Wow, thank you @danking ! This is extremely helpful.
I have a couple of more follow-up questions based on your reply (not numbered in the same order as above):
-
Interesting! So if I have 100K samples with 1 million variants, and a cluster with 100 vCPUs that is able to handle it, then if I move up to 2 million variants, I simply need 200 vCPUs for the analysis to finish just as fast? And if I bump this to 400 vCPUs, it won’t necessarily run 4x faster, right?
-
I am still confused about increasing the total number of nodes vs increasing CPUs in each node! For example, is there a difference between the following:
10 workers each 32GB RAM 8 CPUs
5 workers each 64GB RAM 16 CPUs
Are there scenarios where one is preferred over the other?
In other words, when should I double the number of nodes vs double the number of cores in each node?
-
If I have a cluster of 100 vCPUs and my analysis has X variants, then same dataset but with X*3 variants will take 3 times as much time on the same 100 vCPUs?
-
(Regarding Q7 above) - I didn’t mean re-partition, but when doing import_vcf I can set n_partitions, right? Is it better if I try to tune this parameter?
-
I read here, “Spark really performs badly when executors are larger than ~4 cores” – is that still the case? Should I touch
spark.executor.cores
parameter at all? Or is the default=1 still fine? -
Should workers always have 4GB memory per core? Is 2GB per core a bad setup? How about 8GB per core?
-
Should I always use SSD workers? Or is HDD just as good for HAIL?
-
I’m not really sure how I can tune the block_size parameter.

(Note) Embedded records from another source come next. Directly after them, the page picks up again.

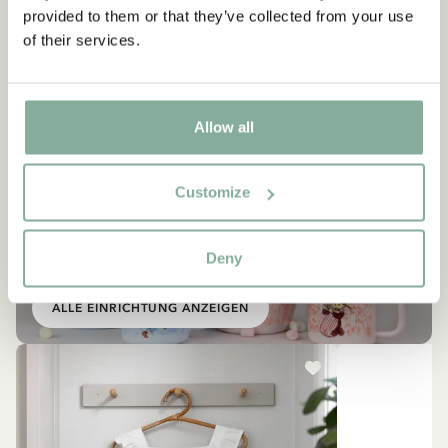
provided to them or that they’ve collected from your use
of their services.
Allow all
Customize
EINRICHTUNG
Ähnliche Produkte
Deny
Empfehlungen für dich
ALLE EINRICHTUNG ANZEIGEN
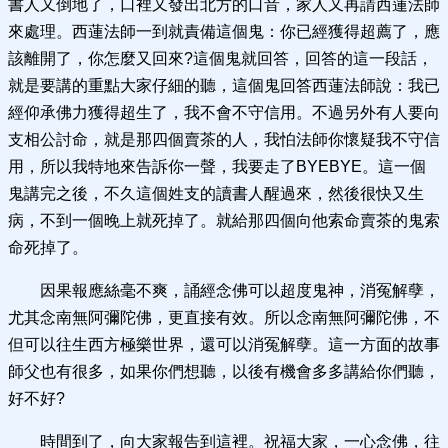
書人又倒地了，口裡又發出北方的口音，家人又再請西蓮法師
來處理。西蓮法師一到就責備這個鬼：你已經獲得超薦了，應
該離開了，你怎麼又回來?這個鬼就回答，回答的這一段話，
就是要講的重點大家仔細的聽，這個鬼回答西蓮法師說：我已
經仰承佛力獲得超生了，我不會不守信用。不過另外有人要向
支相公討命，就是那四個賣茶的人，我怕法師你懷疑我不守信
用，所以我特地來告訴你一聲，我要走了BYEBYE。這一個
鬼講完之後，不久這個姓支的讀書人醒過來，然後很快又生
病，不到一個晚上就死掉了。就給那四個向他索命賣茶的鬼索
命死掉了。
因果報應絲毫不爽，誦經念佛可以超度鬼神，消冤解孽，
尤其念南無阿彌陀佛，更直接有效。所以念南無阿彌陀佛，不
但可以往生西方極樂世界，還可以消冤解孽。這一方面的故事
師父也有很多，如果你們想聽，以後有機會多多講給你們聽，
好不好?
時間到了，向大家報告到這裡。祝福大家，一心念佛，往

Could you please help me understand it or point me to the correct documentation to understand what impacts this parameter?
-
(Regarding Q5 above) How about driver and executor memory parameters? Can I really leave these as default and let HAIL do its thing even on very large datasets? I’m not really sure when I have to increase executor/driver memory in Spark. When I move beyond 10K samples, or 100K, or 500K?
-
Are there any known ‘optimal’ memory amounts for 10K, 100K, 1M samples? And likewise, ‘optimal’ number of CPUs/nodes for 10K, 100K, 1M variants?
Thank you very much again Dan, this has been extremely helpful for a beginner like me.